| Your instructions |
Pull each line with the string "input" from the entries.

-- Supplied records follows --

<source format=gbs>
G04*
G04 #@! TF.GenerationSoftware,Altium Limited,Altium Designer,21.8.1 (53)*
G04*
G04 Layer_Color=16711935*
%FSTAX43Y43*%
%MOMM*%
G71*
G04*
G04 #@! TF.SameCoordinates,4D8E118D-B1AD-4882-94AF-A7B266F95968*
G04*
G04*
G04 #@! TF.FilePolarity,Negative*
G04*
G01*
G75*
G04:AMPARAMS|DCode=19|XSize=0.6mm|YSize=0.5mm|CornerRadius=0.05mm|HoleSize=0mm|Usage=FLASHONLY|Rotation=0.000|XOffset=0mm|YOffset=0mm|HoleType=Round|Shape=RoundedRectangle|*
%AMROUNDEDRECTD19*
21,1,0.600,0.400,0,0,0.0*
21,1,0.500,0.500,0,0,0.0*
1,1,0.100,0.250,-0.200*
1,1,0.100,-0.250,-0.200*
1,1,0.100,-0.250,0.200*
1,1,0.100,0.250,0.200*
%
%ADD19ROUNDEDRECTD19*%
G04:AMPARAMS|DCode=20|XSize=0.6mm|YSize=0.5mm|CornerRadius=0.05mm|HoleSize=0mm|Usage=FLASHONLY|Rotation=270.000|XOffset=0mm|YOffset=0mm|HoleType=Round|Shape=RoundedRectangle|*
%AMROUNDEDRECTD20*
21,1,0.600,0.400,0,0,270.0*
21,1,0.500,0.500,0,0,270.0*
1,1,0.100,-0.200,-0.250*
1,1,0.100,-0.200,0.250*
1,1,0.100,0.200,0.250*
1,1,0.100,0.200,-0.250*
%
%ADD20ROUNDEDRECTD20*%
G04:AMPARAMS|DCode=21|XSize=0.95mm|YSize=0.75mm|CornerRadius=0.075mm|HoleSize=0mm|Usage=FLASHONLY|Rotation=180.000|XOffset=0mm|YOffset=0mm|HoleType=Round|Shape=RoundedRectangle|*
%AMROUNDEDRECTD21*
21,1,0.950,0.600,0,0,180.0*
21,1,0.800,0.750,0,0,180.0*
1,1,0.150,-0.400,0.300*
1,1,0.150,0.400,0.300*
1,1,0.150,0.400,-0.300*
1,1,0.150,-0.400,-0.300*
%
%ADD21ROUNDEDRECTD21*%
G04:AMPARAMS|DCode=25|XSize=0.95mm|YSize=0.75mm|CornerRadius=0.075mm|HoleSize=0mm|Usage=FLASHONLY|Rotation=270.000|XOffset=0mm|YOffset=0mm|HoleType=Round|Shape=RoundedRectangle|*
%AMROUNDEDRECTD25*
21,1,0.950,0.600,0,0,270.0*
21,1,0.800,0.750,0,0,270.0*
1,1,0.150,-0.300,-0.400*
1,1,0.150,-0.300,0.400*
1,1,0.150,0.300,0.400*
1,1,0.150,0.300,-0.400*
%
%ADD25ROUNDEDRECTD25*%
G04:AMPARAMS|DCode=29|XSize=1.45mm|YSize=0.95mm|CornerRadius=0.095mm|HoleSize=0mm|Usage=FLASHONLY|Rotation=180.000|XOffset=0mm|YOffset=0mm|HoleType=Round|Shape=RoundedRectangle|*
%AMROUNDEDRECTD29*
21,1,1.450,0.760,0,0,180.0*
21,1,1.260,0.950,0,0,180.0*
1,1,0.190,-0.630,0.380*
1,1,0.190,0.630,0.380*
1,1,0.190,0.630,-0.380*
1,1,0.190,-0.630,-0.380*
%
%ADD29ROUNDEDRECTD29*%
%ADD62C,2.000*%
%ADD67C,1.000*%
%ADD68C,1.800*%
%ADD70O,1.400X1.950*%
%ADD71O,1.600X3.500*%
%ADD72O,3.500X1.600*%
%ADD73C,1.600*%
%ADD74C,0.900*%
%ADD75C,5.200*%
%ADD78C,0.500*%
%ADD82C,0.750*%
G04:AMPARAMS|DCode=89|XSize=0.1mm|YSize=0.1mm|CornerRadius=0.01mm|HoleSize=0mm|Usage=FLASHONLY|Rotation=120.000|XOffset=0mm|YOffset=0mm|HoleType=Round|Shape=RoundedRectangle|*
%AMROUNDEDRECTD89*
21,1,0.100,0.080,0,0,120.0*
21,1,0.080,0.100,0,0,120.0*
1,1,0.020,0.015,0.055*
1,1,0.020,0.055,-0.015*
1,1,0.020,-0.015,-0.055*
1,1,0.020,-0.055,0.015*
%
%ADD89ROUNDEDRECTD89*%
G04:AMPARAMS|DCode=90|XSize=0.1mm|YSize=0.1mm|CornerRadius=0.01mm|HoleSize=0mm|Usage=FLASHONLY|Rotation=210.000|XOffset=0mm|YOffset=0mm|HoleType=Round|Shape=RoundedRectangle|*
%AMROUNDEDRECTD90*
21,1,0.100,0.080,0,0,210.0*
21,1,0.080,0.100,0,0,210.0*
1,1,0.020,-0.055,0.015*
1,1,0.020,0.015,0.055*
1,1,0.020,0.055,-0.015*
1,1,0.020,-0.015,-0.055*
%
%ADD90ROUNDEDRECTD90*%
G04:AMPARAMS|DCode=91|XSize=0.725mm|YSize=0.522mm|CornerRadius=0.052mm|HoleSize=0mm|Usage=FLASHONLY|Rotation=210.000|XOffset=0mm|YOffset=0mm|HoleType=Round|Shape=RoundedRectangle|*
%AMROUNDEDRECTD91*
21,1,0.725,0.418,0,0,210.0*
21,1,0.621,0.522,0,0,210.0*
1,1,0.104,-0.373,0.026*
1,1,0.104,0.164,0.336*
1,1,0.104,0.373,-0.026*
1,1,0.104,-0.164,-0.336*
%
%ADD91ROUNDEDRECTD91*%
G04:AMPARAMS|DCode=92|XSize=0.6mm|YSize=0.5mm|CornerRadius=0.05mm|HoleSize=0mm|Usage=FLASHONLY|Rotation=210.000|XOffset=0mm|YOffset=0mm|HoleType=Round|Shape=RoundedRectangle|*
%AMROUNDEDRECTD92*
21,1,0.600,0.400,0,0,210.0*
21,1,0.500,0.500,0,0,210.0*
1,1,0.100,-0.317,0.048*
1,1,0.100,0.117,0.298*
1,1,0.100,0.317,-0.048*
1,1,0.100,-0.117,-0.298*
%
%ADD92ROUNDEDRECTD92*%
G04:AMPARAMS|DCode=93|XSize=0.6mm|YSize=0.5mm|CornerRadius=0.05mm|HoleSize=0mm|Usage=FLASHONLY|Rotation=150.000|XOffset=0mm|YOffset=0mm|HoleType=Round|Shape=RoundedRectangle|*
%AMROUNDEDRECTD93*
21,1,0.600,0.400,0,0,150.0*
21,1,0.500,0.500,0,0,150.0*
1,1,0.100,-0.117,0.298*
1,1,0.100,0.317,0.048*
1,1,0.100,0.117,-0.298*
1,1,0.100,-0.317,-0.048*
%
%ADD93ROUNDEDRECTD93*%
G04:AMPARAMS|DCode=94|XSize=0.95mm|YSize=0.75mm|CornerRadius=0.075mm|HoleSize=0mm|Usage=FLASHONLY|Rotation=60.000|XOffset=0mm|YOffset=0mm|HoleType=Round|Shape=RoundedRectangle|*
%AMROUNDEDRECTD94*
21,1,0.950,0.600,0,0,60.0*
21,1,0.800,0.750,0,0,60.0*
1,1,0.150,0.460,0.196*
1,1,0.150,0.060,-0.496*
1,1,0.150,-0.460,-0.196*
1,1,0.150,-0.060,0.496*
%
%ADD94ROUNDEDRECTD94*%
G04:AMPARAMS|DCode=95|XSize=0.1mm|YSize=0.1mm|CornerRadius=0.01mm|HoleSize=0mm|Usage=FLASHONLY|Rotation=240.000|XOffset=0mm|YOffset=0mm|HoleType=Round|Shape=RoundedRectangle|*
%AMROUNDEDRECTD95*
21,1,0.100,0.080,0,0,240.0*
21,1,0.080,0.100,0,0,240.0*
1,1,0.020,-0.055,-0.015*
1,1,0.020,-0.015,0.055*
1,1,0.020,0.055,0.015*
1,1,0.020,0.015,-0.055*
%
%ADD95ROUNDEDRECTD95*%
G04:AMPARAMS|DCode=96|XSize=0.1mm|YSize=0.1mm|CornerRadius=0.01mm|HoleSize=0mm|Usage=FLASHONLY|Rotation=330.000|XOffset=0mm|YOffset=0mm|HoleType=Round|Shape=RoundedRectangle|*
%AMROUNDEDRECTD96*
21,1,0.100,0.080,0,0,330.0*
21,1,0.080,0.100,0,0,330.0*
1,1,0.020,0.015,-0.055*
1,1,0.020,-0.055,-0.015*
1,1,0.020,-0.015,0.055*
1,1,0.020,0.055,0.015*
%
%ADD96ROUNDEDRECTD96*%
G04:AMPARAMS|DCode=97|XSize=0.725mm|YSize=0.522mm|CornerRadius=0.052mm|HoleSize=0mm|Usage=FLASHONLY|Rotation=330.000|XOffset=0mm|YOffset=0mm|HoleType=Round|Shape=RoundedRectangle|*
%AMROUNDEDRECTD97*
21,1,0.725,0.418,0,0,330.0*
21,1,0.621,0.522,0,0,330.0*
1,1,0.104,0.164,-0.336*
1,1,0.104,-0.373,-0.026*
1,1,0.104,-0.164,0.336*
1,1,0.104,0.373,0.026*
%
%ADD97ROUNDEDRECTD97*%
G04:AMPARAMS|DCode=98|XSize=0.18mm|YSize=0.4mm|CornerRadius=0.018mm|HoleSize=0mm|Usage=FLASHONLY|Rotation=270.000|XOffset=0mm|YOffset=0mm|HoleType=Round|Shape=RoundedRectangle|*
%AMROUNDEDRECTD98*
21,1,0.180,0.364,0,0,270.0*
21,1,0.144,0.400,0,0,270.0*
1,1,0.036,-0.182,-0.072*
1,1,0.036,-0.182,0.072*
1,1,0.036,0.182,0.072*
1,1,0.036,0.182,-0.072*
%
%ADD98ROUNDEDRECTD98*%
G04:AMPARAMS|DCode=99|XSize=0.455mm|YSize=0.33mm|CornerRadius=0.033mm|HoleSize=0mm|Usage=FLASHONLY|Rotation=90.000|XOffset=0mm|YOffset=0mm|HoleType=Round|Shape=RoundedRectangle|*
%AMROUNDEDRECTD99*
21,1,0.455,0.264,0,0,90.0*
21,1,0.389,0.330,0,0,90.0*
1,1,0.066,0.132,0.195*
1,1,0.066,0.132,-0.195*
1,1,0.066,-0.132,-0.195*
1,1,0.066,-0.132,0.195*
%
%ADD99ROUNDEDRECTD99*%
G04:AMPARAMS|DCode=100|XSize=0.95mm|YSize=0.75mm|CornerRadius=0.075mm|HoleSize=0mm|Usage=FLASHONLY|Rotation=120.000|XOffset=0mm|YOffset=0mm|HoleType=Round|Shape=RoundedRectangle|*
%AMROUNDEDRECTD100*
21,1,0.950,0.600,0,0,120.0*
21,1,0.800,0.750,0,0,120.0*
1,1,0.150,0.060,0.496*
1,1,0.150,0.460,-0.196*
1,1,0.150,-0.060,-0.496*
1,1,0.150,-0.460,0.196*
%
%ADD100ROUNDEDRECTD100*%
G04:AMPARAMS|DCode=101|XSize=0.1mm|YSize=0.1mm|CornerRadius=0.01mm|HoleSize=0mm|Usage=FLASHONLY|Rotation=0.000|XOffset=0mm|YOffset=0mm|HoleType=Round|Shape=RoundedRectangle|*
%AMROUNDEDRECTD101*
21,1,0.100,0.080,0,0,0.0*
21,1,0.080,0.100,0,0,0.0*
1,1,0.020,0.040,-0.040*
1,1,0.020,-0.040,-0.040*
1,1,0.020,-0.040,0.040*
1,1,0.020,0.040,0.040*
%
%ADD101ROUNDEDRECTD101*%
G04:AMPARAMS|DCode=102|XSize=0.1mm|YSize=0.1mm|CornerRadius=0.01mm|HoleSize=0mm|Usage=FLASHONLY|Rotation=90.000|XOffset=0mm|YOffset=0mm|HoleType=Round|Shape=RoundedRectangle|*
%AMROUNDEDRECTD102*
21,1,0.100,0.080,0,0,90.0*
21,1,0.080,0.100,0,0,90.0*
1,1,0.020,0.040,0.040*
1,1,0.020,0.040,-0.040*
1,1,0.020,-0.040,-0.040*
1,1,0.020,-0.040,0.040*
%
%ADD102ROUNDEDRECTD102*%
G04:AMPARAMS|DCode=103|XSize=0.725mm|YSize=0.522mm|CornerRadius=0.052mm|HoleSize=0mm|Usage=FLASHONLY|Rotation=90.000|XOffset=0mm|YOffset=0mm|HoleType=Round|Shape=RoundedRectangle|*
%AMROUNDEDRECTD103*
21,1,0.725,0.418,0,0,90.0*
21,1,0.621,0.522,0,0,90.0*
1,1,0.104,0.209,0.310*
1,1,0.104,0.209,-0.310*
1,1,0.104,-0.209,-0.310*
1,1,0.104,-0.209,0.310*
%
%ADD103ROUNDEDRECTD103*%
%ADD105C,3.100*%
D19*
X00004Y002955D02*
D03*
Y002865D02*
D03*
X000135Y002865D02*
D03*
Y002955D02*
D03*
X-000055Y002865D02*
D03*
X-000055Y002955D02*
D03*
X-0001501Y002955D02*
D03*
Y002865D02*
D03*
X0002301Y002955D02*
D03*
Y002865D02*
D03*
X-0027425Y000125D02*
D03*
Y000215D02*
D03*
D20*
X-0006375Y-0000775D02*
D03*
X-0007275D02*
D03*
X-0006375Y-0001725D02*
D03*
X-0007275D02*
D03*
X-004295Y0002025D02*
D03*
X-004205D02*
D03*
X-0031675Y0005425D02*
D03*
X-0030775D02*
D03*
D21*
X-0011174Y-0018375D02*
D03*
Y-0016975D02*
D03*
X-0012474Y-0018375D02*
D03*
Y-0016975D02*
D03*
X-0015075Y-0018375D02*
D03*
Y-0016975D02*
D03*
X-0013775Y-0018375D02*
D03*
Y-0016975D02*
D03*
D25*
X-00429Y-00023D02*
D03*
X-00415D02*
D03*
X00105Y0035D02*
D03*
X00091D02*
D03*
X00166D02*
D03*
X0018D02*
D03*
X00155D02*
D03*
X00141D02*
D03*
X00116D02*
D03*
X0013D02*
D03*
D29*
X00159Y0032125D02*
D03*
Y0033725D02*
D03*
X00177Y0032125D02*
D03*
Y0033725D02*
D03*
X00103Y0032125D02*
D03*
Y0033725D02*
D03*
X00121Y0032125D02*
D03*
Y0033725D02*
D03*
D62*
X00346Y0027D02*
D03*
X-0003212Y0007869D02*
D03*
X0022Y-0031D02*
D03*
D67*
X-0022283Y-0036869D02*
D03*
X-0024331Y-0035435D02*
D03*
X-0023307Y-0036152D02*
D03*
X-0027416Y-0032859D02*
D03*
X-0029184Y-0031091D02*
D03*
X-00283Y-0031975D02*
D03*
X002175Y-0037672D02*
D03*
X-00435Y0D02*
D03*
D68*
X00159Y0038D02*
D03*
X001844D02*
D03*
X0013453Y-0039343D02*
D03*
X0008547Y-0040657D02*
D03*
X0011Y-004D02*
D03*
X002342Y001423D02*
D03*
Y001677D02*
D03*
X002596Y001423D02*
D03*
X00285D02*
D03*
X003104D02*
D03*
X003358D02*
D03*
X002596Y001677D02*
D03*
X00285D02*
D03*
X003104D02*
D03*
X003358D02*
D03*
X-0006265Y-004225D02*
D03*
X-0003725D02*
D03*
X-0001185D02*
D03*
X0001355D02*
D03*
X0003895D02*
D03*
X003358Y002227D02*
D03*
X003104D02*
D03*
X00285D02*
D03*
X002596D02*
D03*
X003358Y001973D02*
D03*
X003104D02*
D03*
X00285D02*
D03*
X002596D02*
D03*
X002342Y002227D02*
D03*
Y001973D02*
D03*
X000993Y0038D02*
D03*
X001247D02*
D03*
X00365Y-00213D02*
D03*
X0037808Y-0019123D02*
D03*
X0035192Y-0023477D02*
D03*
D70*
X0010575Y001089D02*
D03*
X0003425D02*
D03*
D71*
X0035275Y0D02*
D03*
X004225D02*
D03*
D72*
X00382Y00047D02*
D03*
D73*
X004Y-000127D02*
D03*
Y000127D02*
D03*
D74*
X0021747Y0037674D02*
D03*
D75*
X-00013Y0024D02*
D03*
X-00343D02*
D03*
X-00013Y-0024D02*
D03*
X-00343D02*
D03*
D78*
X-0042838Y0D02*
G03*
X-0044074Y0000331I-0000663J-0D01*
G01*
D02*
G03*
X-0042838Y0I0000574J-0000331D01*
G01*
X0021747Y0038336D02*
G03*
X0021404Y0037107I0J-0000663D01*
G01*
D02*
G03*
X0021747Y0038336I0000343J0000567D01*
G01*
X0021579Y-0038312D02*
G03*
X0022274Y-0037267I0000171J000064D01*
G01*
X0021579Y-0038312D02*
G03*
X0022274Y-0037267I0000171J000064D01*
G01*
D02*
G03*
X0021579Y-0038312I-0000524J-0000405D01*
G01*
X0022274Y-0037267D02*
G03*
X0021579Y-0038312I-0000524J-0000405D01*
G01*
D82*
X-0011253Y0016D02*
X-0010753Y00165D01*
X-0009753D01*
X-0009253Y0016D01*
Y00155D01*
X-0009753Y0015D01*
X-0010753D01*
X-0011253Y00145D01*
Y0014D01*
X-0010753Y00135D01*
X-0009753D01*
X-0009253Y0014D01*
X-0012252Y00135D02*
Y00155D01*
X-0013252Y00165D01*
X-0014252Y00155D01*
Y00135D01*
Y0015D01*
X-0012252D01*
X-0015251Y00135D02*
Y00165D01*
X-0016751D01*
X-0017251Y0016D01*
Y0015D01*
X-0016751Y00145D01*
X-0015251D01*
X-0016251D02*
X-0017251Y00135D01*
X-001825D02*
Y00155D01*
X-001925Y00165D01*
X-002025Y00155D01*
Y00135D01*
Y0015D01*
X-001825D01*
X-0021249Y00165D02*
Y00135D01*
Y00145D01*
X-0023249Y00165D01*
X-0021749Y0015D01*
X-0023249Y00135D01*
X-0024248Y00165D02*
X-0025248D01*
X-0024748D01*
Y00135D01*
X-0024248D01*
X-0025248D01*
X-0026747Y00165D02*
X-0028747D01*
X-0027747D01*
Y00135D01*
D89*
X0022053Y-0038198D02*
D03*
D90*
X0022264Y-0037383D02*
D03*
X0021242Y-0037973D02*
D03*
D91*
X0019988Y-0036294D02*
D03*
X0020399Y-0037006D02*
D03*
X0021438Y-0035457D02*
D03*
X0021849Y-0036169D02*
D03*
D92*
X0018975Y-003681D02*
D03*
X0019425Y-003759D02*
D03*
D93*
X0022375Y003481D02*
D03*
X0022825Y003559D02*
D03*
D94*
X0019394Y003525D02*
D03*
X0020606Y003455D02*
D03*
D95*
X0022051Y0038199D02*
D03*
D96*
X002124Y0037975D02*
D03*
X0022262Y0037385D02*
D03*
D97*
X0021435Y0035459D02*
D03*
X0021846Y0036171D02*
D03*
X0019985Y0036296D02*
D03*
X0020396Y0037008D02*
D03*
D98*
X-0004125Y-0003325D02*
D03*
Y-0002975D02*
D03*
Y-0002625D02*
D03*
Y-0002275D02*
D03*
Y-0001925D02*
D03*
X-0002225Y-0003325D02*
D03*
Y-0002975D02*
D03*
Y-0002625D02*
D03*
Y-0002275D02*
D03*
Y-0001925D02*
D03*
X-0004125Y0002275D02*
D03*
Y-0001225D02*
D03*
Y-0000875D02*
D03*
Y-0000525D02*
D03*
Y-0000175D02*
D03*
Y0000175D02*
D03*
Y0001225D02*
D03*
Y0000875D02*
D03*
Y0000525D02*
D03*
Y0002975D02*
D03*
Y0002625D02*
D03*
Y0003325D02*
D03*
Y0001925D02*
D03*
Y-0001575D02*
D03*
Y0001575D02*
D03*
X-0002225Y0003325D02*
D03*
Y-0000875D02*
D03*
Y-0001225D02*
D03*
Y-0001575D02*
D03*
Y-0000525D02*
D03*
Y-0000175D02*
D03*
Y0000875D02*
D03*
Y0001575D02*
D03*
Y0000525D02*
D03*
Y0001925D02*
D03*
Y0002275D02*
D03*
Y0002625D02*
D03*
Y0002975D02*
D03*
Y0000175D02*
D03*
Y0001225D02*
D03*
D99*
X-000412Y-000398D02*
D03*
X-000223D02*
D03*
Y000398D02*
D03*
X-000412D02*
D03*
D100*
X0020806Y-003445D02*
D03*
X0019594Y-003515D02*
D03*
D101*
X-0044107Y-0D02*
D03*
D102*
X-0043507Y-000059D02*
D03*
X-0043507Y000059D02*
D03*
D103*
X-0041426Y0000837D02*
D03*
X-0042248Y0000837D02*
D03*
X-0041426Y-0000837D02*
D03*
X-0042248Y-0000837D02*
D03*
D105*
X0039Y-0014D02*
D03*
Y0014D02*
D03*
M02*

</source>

-- Supplied records concluded --
-- Supplied records follows --

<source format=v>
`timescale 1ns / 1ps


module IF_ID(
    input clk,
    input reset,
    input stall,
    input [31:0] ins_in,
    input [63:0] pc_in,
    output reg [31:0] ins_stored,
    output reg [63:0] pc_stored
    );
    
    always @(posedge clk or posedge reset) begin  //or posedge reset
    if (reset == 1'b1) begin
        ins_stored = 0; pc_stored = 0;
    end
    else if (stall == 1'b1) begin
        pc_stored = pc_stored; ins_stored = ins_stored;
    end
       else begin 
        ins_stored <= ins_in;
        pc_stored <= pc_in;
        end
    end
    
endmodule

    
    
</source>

-- Supplied records concluded --
-- Supplied records follows --

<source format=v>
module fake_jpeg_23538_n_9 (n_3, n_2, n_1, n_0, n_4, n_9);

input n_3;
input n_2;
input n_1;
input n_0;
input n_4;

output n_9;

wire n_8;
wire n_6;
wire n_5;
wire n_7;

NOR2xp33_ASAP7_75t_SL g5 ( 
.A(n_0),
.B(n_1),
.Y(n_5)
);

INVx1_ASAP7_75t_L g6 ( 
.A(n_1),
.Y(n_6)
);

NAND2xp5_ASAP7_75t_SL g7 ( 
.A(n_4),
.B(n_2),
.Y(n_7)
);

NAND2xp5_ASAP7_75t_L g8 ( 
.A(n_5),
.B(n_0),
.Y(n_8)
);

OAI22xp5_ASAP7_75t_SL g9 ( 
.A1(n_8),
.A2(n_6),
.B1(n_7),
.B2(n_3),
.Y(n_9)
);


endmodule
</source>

-- Supplied records concluded --

| Reply |
    input clk,
    input reset,
    input stall,
    input [31:0] ins_in,
    input [63:0] pc_in,
input n_3;
input n_2;
input n_1;
input n_0;
input n_4;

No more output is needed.